The Hudson County Board of Elections is expecting roughly 20 percent voter turnout for the $241 million Hoboken school referendum, which would far exceed most people’s expectations.
By John Heinis/Hudson County View
Between 1,600 to 1,700 vote-by-mail ballots have been submitted and there were between 3,500 and 4,000 ballots cast in person as of approximately 4 p.m., according to Board of Elections Clerk Michael Harper.
Based on projections for the home stretch, around 5,000 to 6,000 voters total could cast their votes by 8 p.m., which would be close to 20 percent turnout, Harper said.

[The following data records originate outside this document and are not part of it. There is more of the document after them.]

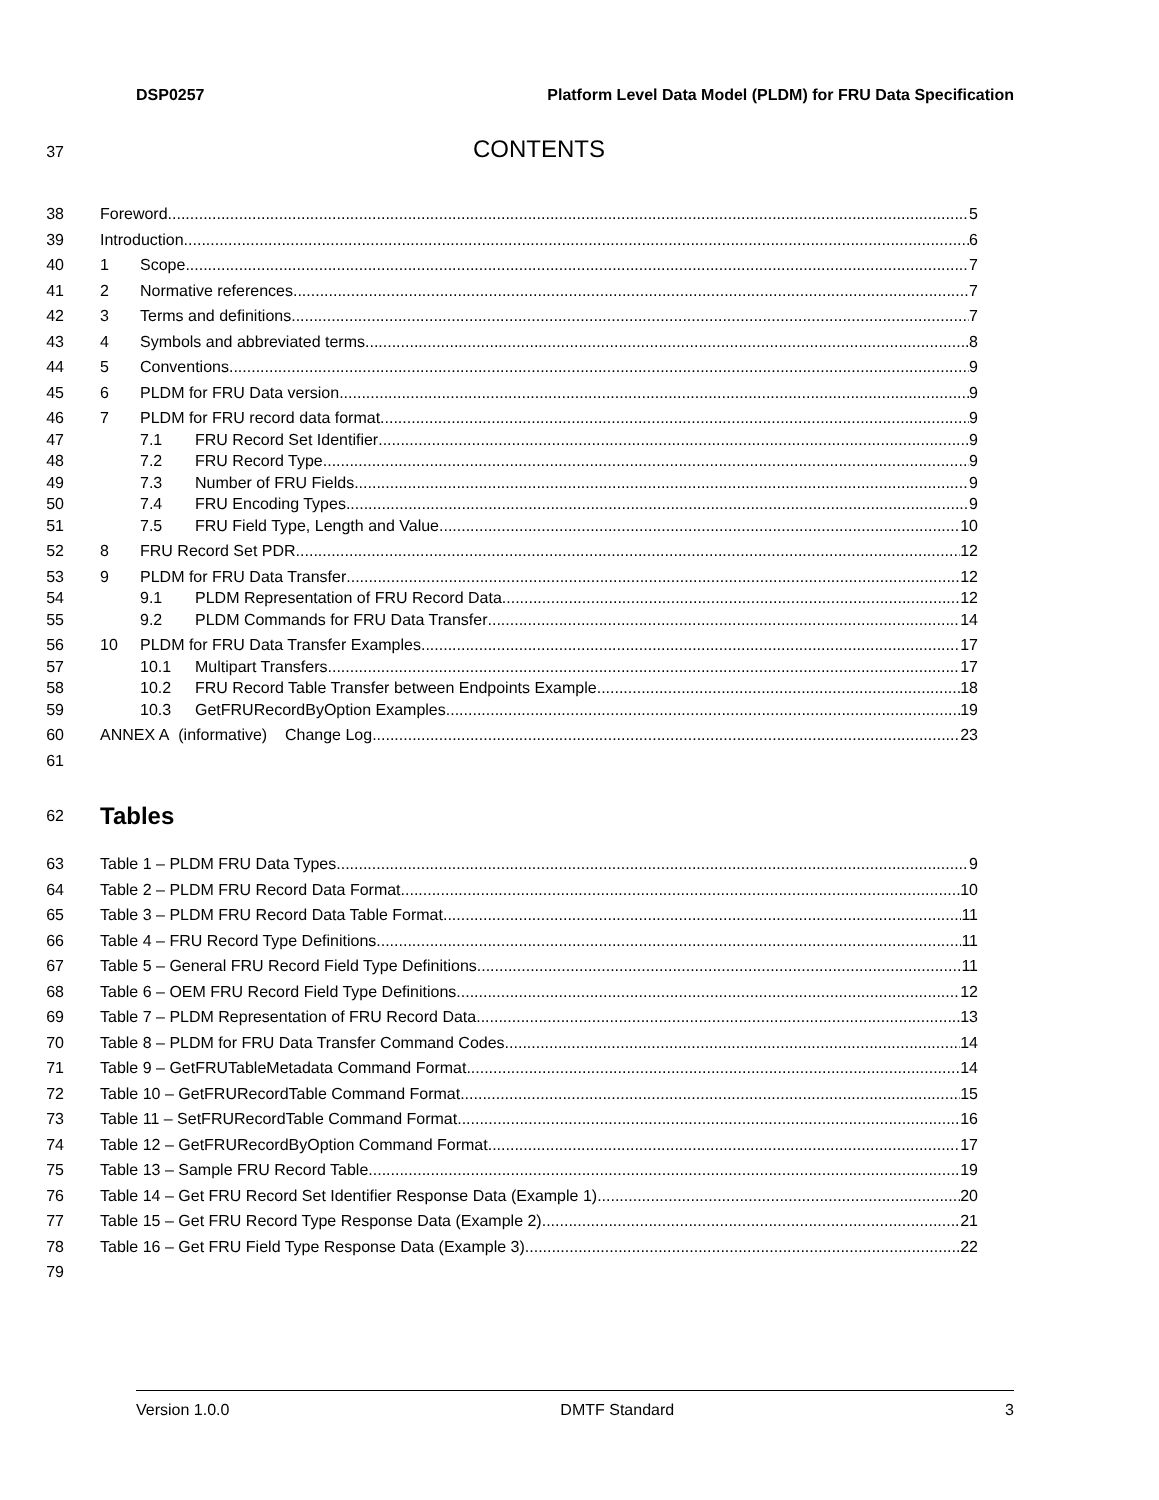DSP0257 Platform Level Data Model (PLDM) for FRU Data Specification
37 CONTENTS
38 Foreword 5
39 Introduction 6
40 1 Scope 7
41 2 Normative references 7
42 3 Terms and definitions 7
43 4 Symbols and abbreviated terms 8
44 5 Conventions 9
45 6 PLDM for FRU Data version 9
46 7 PLDM for FRU record data format 9
47 7.1 FRU Record Set Identifier 9
48 7.2 FRU Record Type 9
49 7.3 Number of FRU Fields 9
50 7.4 FRU Encoding Types 9
51 7.5 FRU Field Type, Length and Value 10
52 8 FRU Record Set PDR 12
53 9 PLDM for FRU Data Transfer 12
54 9.1 PLDM Representation of FRU Record Data 12
55 9.2 PLDM Commands for FRU Data Transfer 14
56 10 PLDM for FRU Data Transfer Examples 17
57 10.1 Multipart Transfers 17
58 10.2 FRU Record Table Transfer between Endpoints Example 18
59 10.3 GetFRURecordByOption Examples 19
60 ANNEX A (informative) Change Log 23
61
62 Tables
63 Table 1 – PLDM FRU Data Types 9
64 Table 2 – PLDM FRU Record Data Format 10
65 Table 3 – PLDM FRU Record Data Table Format 11
66 Table 4 – FRU Record Type Definitions 11
67 Table 5 – General FRU Record Field Type Definitions 11
68 Table 6 – OEM FRU Record Field Type Definitions 12
69 Table 7 – PLDM Representation of FRU Record Data 13
70 Table 8 – PLDM for FRU Data Transfer Command Codes 14
71 Table 9 – GetFRUTableMetadata Command Format 14
72 Table 10 – GetFRURecordTable Command Format 15
73 Table 11 – SetFRURecordTable Command Format 16
74 Table 12 – GetFRURecordByOption Command Format 17
75 Table 13 – Sample FRU Record Table 19
76 Table 14 – Get FRU Record Set Identifier Response Data (Example 1) 20
77 Table 15 – Get FRU Record Type Response Data (Example 2) 21
78 Table 16 – Get FRU Field Type Response Data (Example 3) 22
79
Version 1.0.0 DMTF Standard 3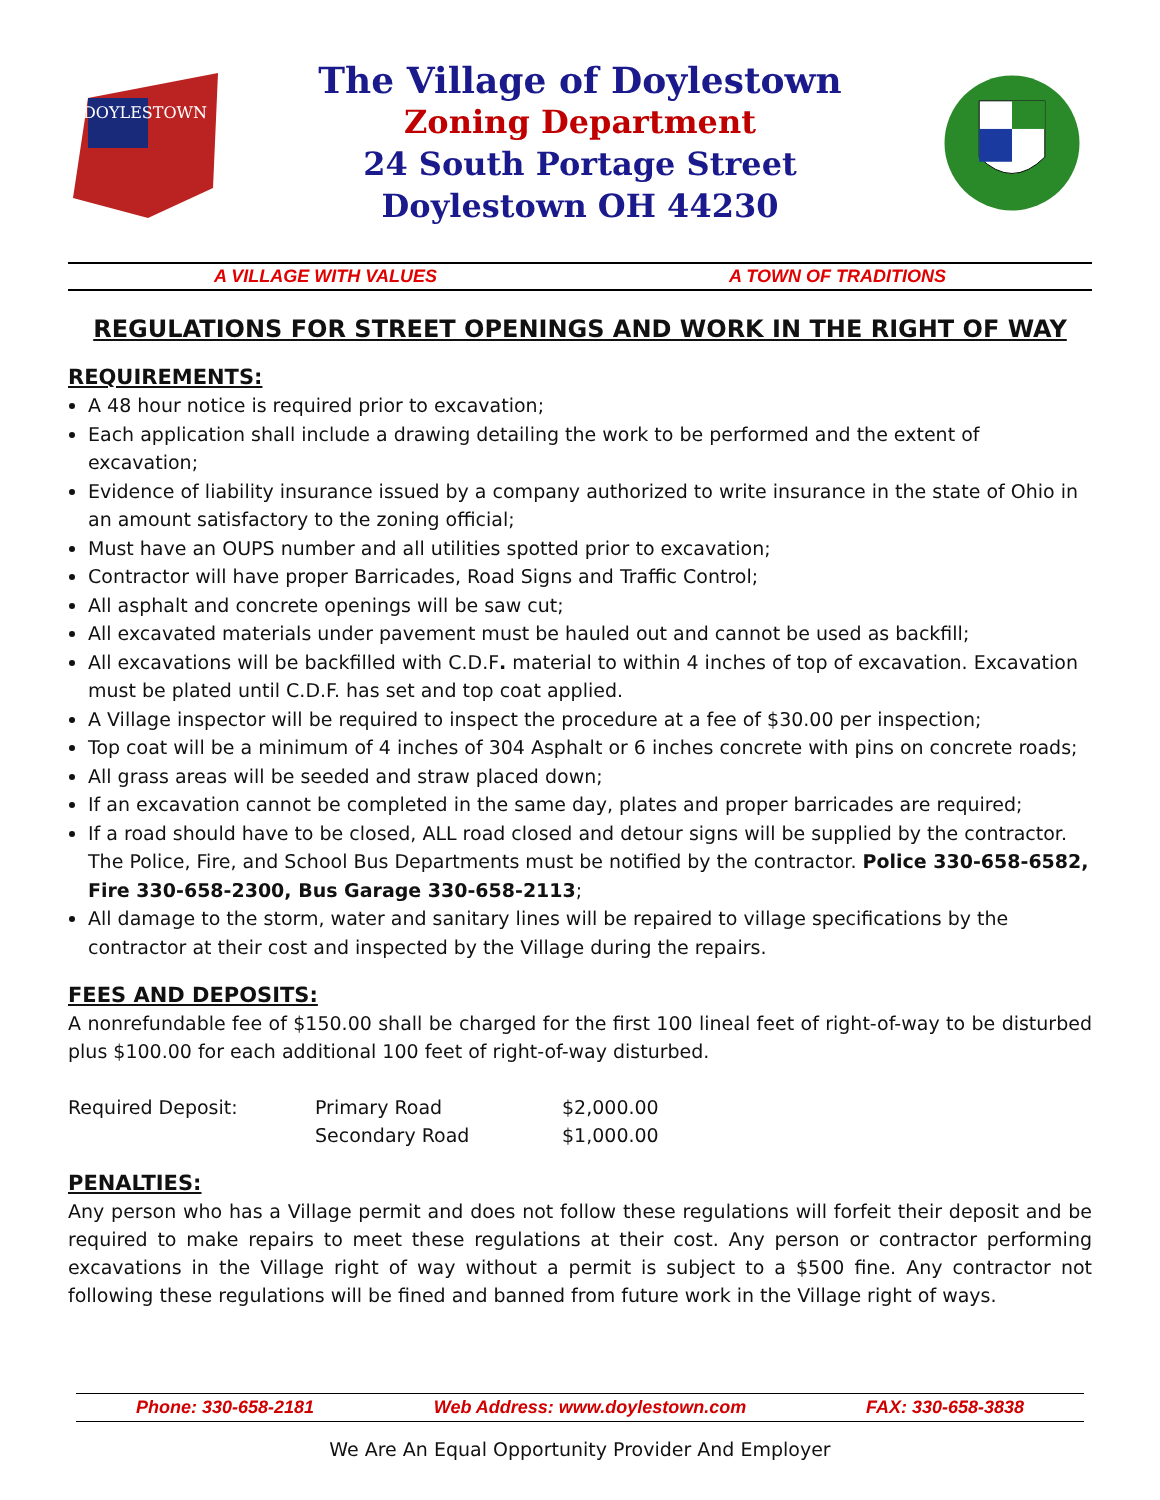DOYLESTOWN
The Village of Doylestown
Zoning Department
24 South Portage Street
Doylestown OH 44230
A VILLAGE WITH VALUES A TOWN OF TRADITIONS
REGULATIONS FOR STREET OPENINGS AND WORK IN THE RIGHT OF WAY
REQUIREMENTS:
A 48 hour notice is required prior to excavation;
Each application shall include a drawing detailing the work to be performed and the extent of excavation;
Evidence of liability insurance issued by a company authorized to write insurance in the state of Ohio in an amount satisfactory to the zoning official;
Must have an OUPS number and all utilities spotted prior to excavation;
Contractor will have proper Barricades, Road Signs and Traffic Control;
All asphalt and concrete openings will be saw cut;
All excavated materials under pavement must be hauled out and cannot be used as backfill;
All excavations will be backfilled with C.D.F. material to within 4 inches of top of excavation. Excavation must be plated until C.D.F. has set and top coat applied.
A Village inspector will be required to inspect the procedure at a fee of $30.00 per inspection;
Top coat will be a minimum of 4 inches of 304 Asphalt or 6 inches concrete with pins on concrete roads;
All grass areas will be seeded and straw placed down;
If an excavation cannot be completed in the same day, plates and proper barricades are required;
If a road should have to be closed, ALL road closed and detour signs will be supplied by the contractor. The Police, Fire, and School Bus Departments must be notified by the contractor. Police 330-658-6582, Fire 330-658-2300, Bus Garage 330-658-2113;
All damage to the storm, water and sanitary lines will be repaired to village specifications by the contractor at their cost and inspected by the Village during the repairs.
FEES AND DEPOSITS:
A nonrefundable fee of $150.00 shall be charged for the first 100 lineal feet of right-of-way to be disturbed plus $100.00 for each additional 100 feet of right-of-way disturbed.
| Required Deposit: | Primary Road | $2,000.00 |
| | Secondary Road | $1,000.00 |
PENALTIES:
Any person who has a Village permit and does not follow these regulations will forfeit their deposit and be required to make repairs to meet these regulations at their cost. Any person or contractor performing excavations in the Village right of way without a permit is subject to a $500 fine. Any contractor not following these regulations will be fined and banned from future work in the Village right of ways.
Phone: 330-658-2181 Web Address: www.doylestown.com FAX: 330-658-3838
We Are An Equal Opportunity Provider And Employer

In New Jersey, it is not uncommon for special elections to only hit the single digits for voter percentage turnout, though that isn’t the case today – in a move where the opposition says the January 25th date was selected by the board of education to stifle turnout.
The BOE has denied the claim, insisting their rationale was to have a race independent of the election shenanigans that typically come along with municipal and school board races, though this referendum hasn’t exactly been a lesson in civility.
At a press conference in Trenton yesterday, Gov. Phil Murphy (D) didn’t take a position on the referendum, but expressed enthusiasm about increasing voter turnout across the board, as the New Jersey Globe first reported.
“No opinion of the high school referendum, but as a general matter, not specific to their election, you want to get as many people voting as possible, right? We’ve done a lot in our four years to open democracy up wider, not close it down,” he said.
“Count me in as open-minded about any consideration about any number of steps we can do to open up democracy including timing of elections.”
If the bond is approved, a new high school with 1,200-student capacity, along with a new football stadium, an indoor swimming pool, ice skating rink, and a swath of other amenities would be built at a roughly 6 percent overall tax increase for tax payers.